THE PROBLEM: Reproduce every line of text in the listing below verbatim, omitting the pictures.

RAW RECORDS:
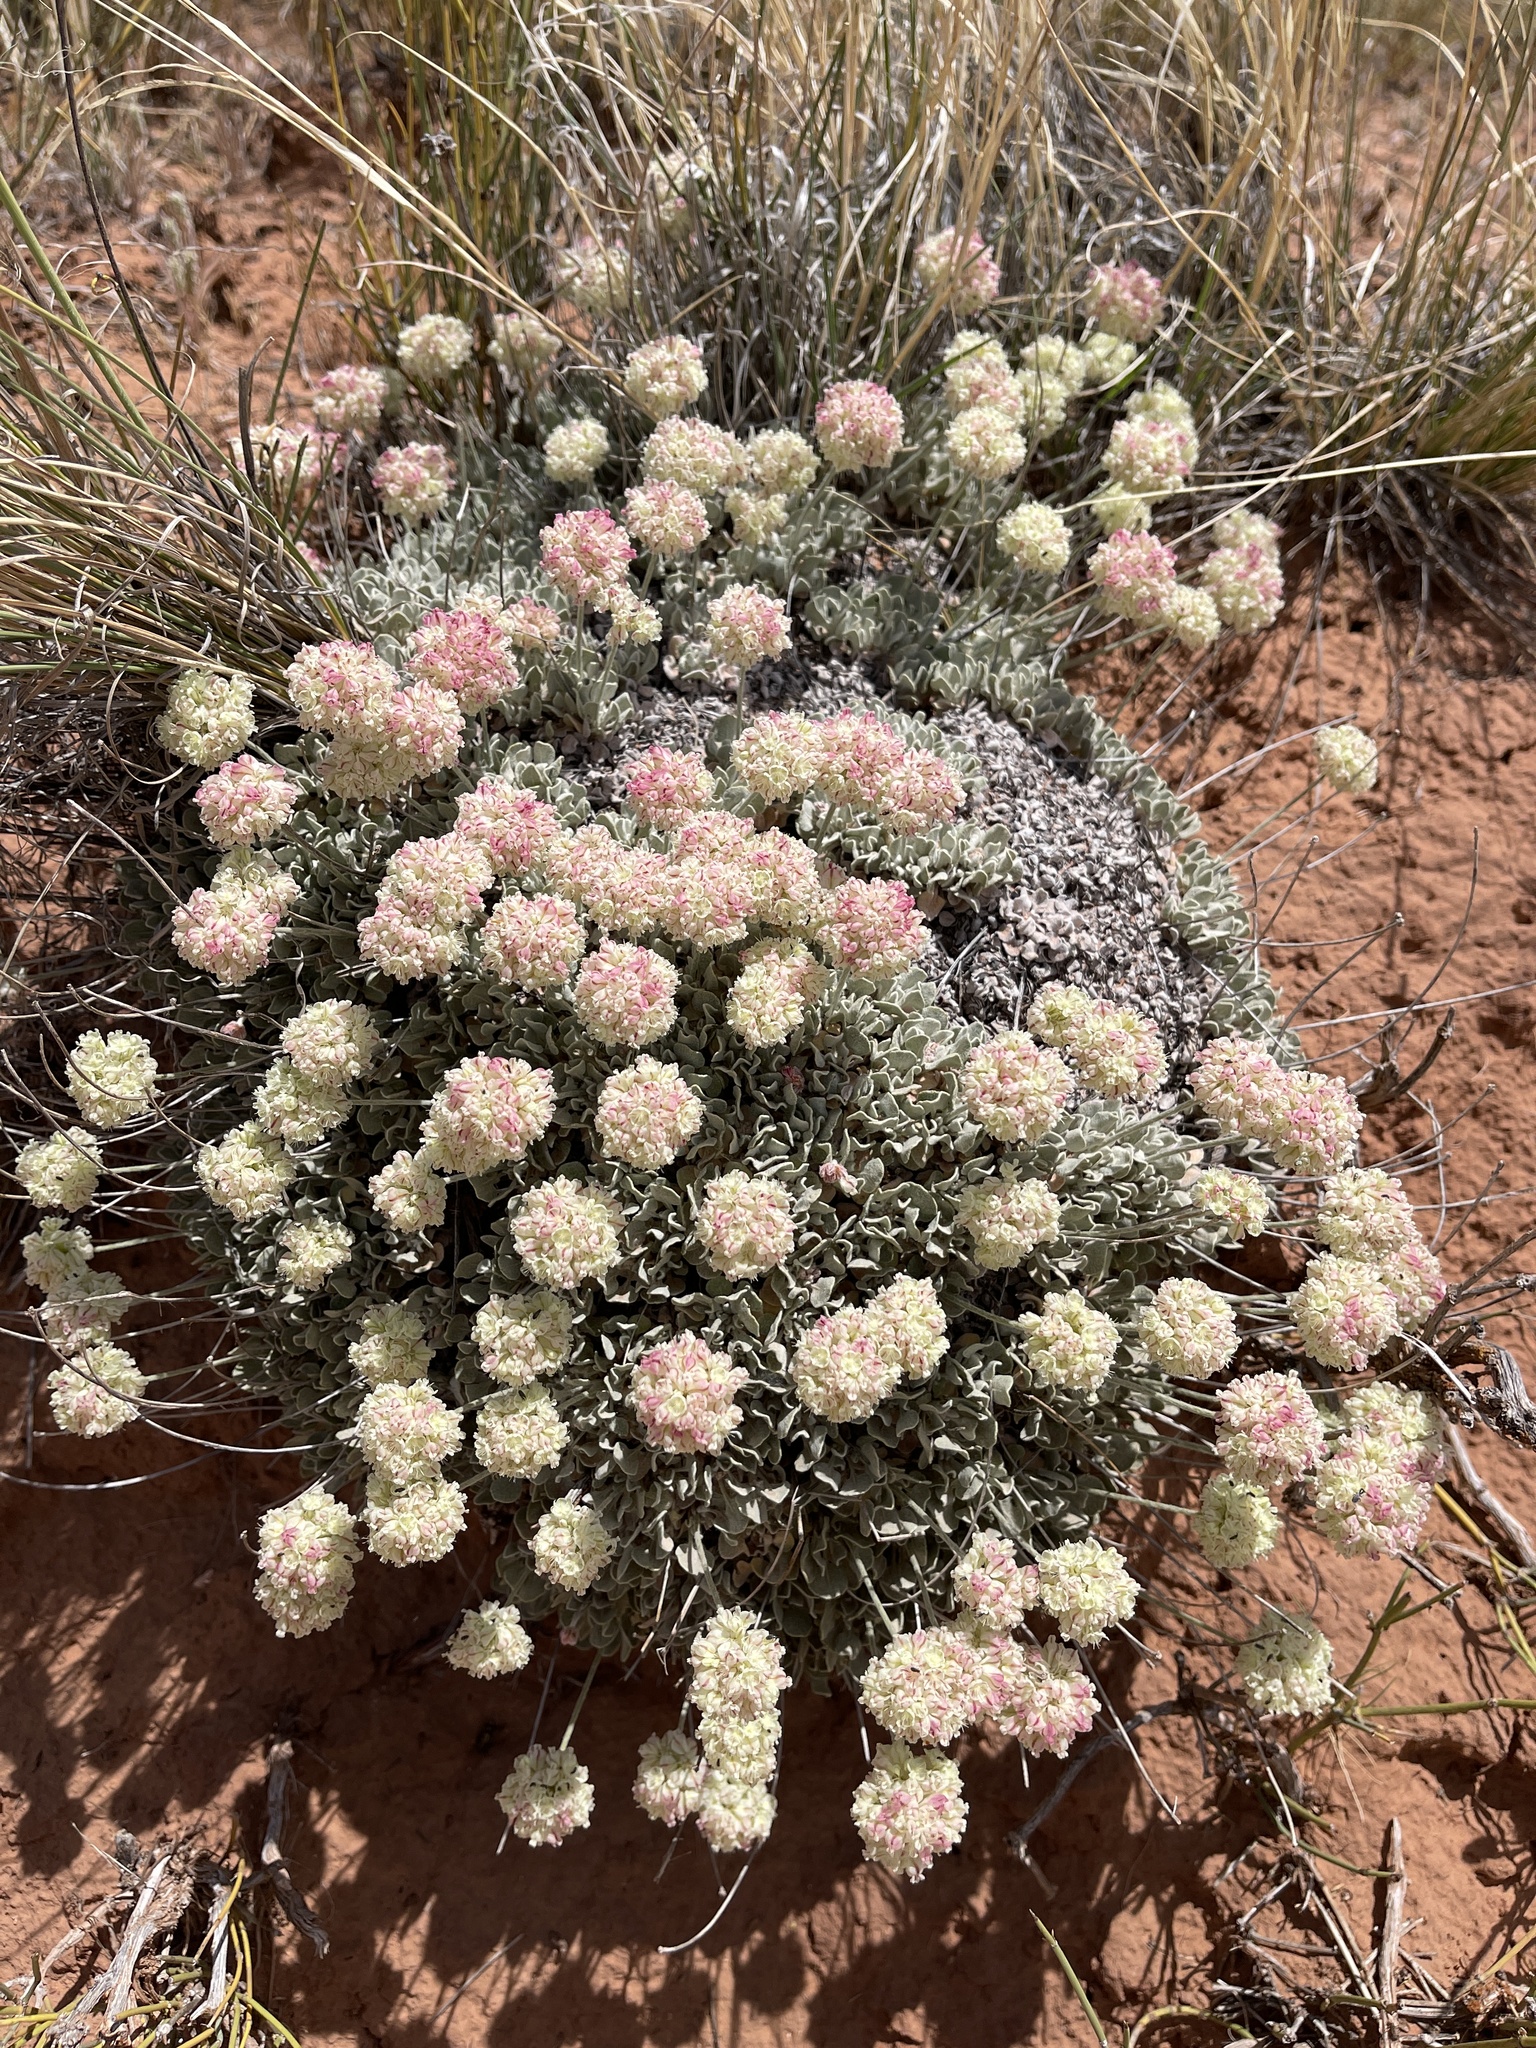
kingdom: Plantae
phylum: Tracheophyta
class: Magnoliopsida
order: Caryophyllales
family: Polygonaceae
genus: Eriogonum
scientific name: Eriogonum ovalifolium
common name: Cushion buckwheat
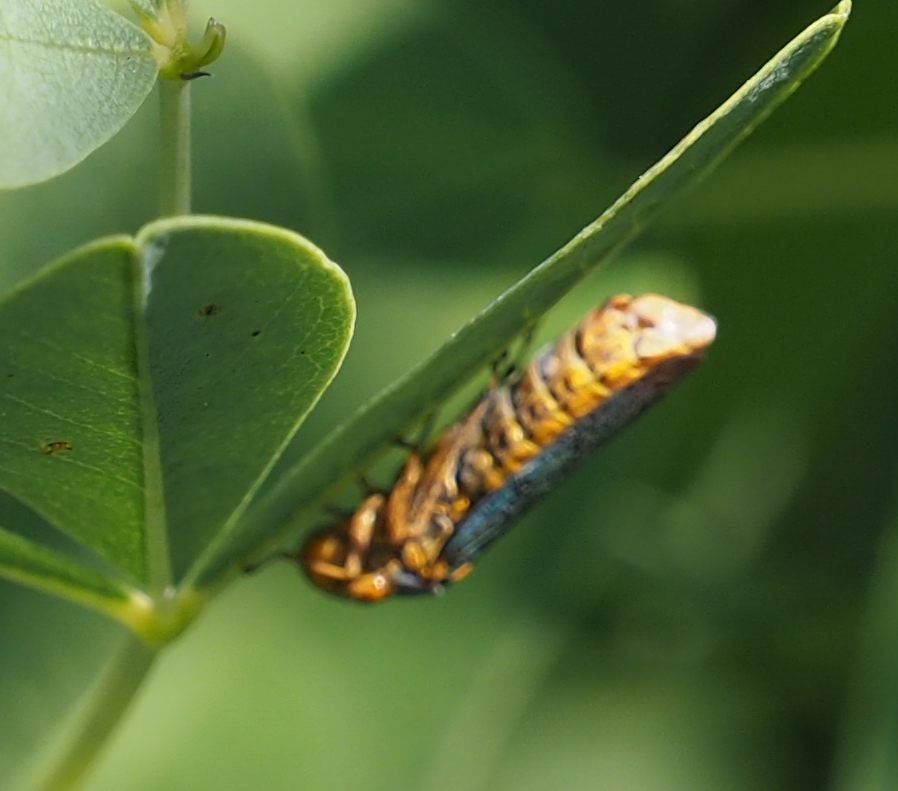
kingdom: Animalia
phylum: Arthropoda
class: Insecta
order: Hemiptera
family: Cicadellidae
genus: Oncometopia
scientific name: Oncometopia orbona
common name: Broad-headed sharpshooter
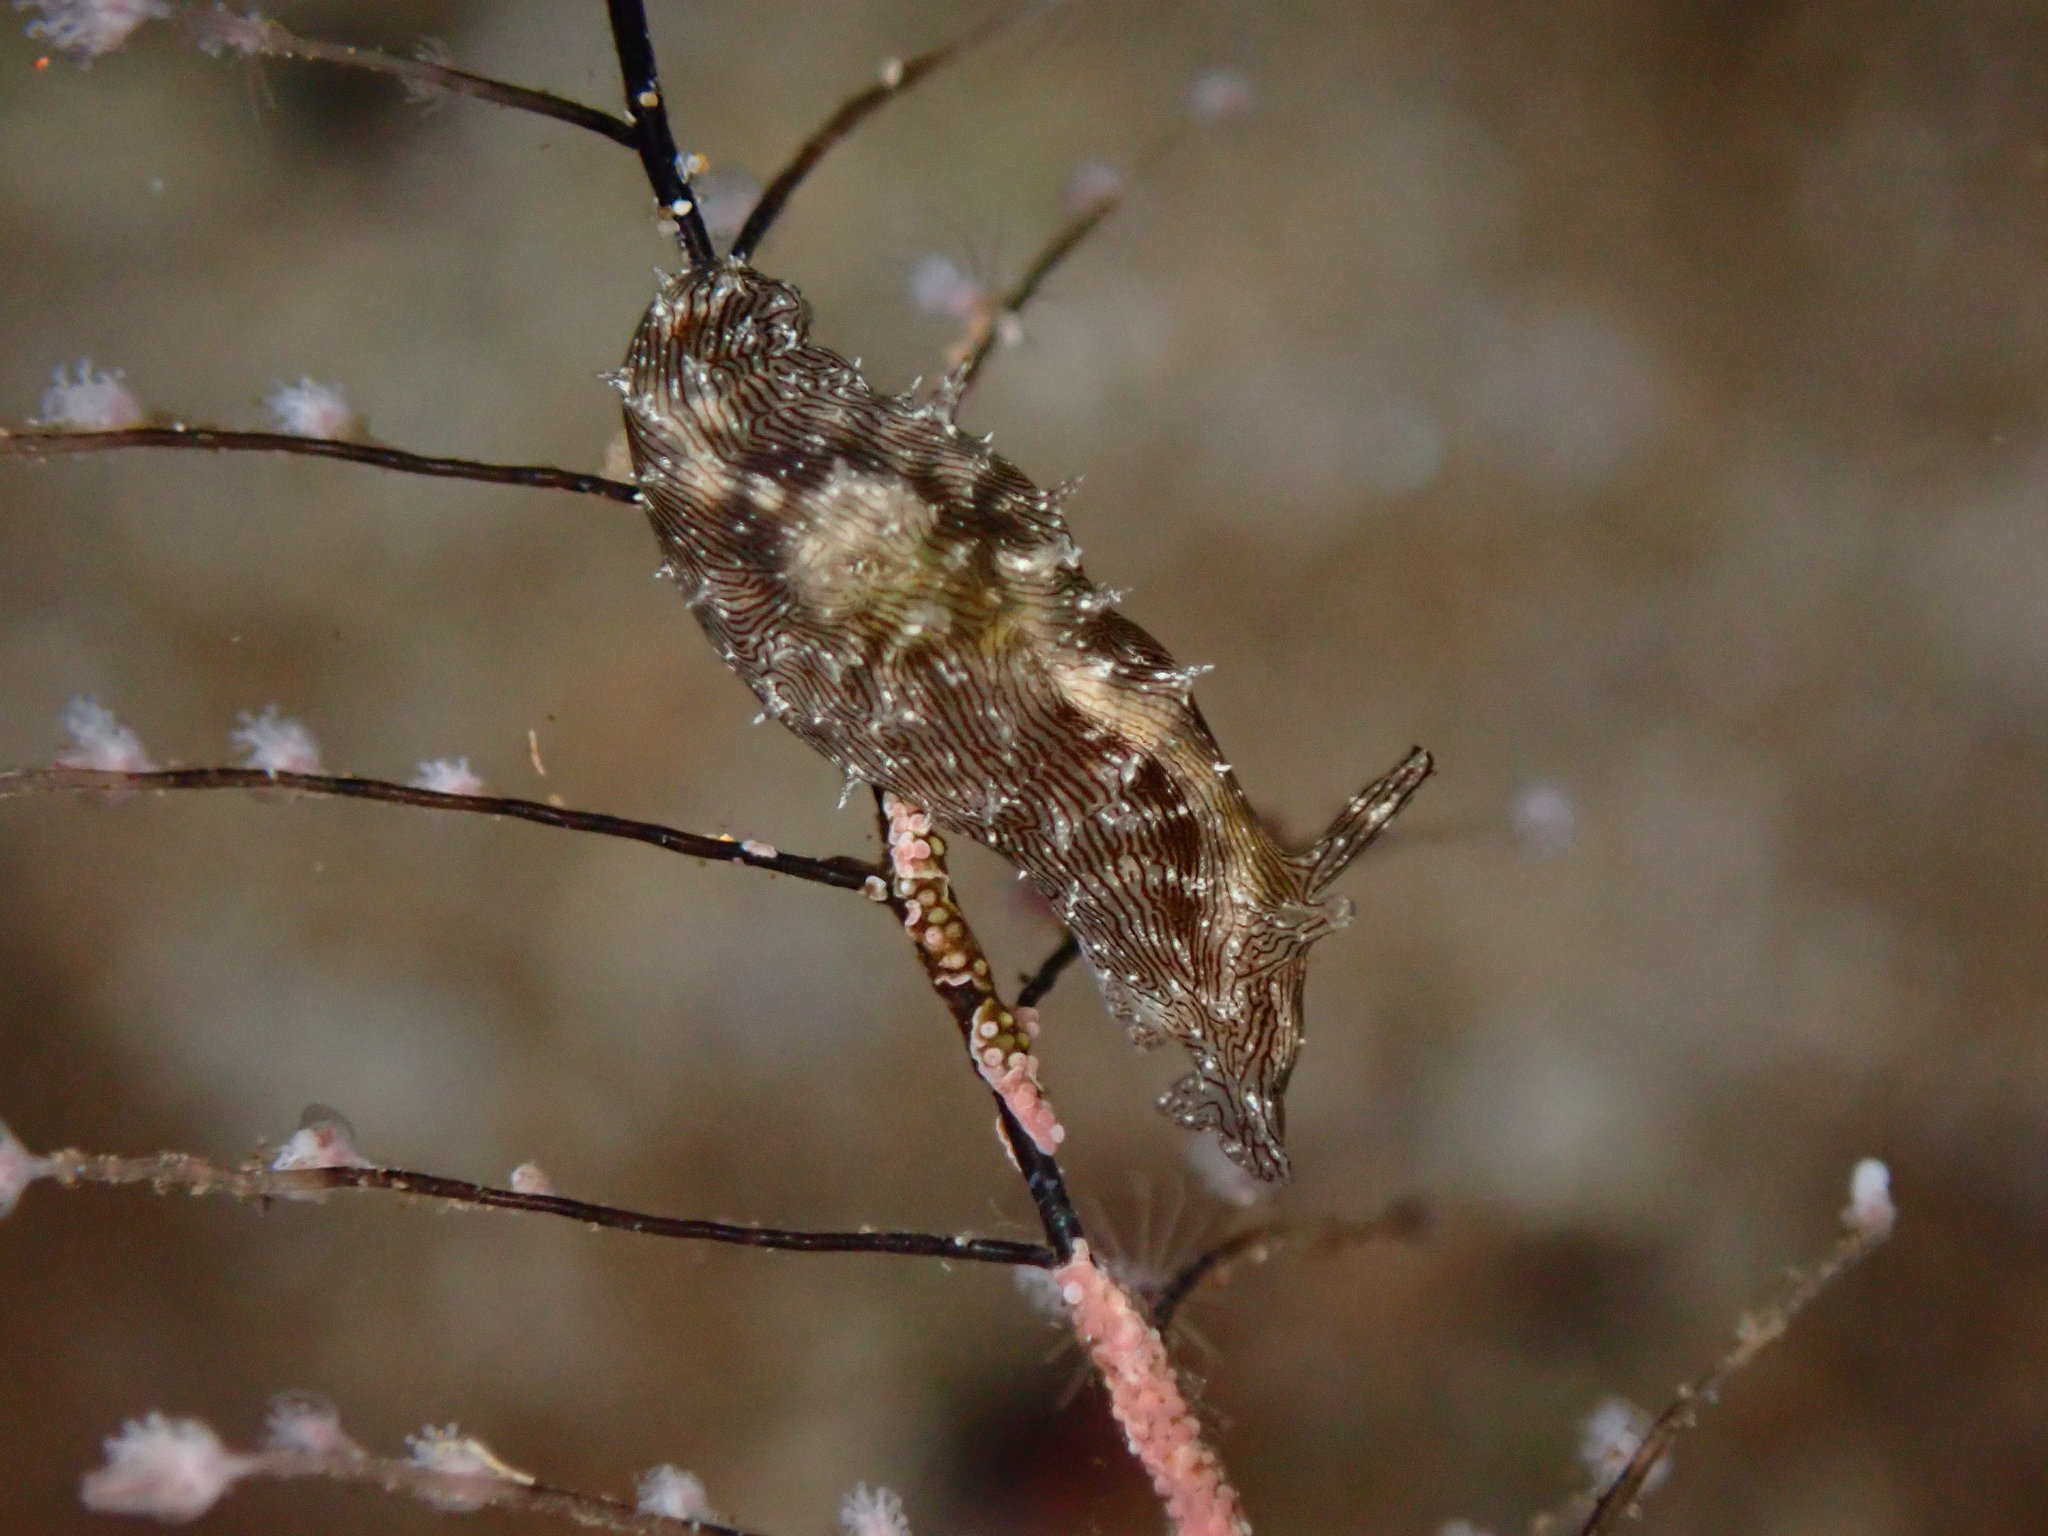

FULL RESPONSE:
kingdom: Plantae
phylum: Tracheophyta
class: Magnoliopsida
order: Caryophyllales
family: Polygonaceae
genus: Eriogonum
scientific name: Eriogonum ovalifolium
common name: Cushion buckwheat
kingdom: Animalia
phylum: Arthropoda
class: Insecta
order: Hemiptera
family: Cicadellidae
genus: Oncometopia
scientific name: Oncometopia orbona
common name: Broad-headed sharpshooter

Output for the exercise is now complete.